Roopa Radhakrishnan of The Times of India gave 3/5 stars and stated "The film's politics needs to be applauded. But there could have been more nuance in the way the conflict resolved. It could have been more than just a piece of convenient writing". Latha Srinivasan of Hindustan Times stated "Aishwarya Rajinikanth’s Lal Salaam is a social drama with a message. And the audience will love Rajinikanth as Moideen bhai and hopefully, they’ll take back home and to heart what he says on screen. Humanity above all". Janani K of India Today gave 2.5/5 stars and stated "While the first half of the film is uneven due to forced staging, the messaging comes together in the second half, leaving viewers with a satisfying aftertaste".

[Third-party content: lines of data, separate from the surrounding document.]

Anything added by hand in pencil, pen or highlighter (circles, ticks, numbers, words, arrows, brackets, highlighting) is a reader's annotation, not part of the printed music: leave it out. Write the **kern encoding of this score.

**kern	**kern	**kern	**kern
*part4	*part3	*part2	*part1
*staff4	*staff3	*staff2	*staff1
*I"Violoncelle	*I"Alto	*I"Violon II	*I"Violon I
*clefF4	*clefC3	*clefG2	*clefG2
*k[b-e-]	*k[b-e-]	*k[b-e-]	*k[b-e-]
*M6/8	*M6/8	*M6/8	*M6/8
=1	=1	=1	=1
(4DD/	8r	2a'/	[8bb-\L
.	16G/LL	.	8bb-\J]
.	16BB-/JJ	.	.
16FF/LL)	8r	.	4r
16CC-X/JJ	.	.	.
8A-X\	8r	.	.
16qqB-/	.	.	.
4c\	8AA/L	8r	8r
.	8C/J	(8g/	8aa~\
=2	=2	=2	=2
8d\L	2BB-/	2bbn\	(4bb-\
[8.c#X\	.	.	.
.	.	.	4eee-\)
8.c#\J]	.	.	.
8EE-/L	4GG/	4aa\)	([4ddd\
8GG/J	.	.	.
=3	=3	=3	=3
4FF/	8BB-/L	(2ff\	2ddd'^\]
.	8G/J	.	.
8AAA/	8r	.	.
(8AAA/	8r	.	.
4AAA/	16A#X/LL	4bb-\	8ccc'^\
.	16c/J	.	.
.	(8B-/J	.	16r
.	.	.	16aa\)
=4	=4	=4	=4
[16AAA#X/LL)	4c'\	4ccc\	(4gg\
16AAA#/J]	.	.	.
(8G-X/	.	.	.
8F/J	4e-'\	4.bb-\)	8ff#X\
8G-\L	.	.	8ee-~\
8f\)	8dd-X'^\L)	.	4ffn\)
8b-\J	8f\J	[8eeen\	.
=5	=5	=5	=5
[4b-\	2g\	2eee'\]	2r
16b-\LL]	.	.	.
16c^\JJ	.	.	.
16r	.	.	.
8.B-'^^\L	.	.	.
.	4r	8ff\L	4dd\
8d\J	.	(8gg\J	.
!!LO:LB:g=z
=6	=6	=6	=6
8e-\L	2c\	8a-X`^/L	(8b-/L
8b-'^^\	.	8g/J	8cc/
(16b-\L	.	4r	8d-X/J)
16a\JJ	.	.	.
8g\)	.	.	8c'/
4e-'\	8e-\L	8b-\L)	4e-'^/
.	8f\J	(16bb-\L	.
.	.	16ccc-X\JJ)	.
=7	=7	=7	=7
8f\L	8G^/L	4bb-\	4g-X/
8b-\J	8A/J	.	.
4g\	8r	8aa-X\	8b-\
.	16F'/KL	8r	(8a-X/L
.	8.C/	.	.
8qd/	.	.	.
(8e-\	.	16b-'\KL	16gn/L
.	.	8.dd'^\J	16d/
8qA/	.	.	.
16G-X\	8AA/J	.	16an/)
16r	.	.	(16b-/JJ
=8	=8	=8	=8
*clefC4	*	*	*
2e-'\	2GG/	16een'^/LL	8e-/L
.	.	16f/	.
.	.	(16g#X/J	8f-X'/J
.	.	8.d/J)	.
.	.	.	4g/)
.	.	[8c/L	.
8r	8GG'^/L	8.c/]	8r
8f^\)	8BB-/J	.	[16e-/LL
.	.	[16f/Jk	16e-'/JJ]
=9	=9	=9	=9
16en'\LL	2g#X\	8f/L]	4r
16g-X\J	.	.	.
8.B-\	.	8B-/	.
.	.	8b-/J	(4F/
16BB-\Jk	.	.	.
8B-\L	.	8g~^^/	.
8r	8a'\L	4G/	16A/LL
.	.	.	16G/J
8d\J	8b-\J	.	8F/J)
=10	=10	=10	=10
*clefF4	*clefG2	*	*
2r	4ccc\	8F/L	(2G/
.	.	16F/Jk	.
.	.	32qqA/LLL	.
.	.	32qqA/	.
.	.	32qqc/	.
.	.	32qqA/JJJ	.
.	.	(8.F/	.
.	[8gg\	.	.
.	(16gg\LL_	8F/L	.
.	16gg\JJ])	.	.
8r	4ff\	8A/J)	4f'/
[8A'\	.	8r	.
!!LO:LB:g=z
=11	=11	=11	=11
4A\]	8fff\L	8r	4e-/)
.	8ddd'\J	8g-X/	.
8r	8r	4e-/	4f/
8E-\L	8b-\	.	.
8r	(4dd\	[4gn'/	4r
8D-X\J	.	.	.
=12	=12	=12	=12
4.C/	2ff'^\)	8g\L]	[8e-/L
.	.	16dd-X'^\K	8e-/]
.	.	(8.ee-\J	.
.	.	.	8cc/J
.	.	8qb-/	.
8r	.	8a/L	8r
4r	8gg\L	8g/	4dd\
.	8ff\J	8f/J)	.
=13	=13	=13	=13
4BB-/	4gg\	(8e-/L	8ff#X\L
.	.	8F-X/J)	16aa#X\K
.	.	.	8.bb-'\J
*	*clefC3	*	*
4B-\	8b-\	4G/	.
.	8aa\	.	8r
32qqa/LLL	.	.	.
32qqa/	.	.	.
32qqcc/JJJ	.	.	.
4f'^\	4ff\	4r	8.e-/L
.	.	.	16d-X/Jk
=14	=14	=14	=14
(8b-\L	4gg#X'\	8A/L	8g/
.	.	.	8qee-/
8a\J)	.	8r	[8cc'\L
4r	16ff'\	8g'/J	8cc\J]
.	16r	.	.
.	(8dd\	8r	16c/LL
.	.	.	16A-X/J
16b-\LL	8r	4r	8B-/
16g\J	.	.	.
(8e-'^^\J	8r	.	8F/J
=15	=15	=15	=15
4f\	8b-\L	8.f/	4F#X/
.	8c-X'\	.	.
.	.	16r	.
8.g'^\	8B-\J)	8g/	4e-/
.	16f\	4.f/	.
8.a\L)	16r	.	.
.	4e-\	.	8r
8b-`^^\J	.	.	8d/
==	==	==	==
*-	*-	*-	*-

Ram Venkat Srikar of Film Companion stated "The social message is important, no doubt about it, but it's also important that the strong message exists in an equally strong film. That's where Lal Salaam misses the mark". Kirubhakar Purushothaman of The New Indian Express gave 2.5/5 stars and stated "Lal Salaam is a winner if films are supposed to be noble message churning machines. But if cinema is considered to be much more than the takeaways and moral of the story, we only have a middling film with a topical and much-needed message for the country". Sudhir Srinivasan of Cinema Express gave 2/5 stars and stated that "a film, in which Rajinikanth seems quite willing to shed his star image in pursuit of story-related pleasures, in pursuit of progressive politics, deserves to be more emotional, and more powerful".

Bhuvanesh Chandar of The Hindu stated "Lal Salaam is the kind of film you wish you liked for how noble its intentions are. But that’s all you are left to feel for a film that doesn’t try enough to give you more, anything refreshing or anything novel".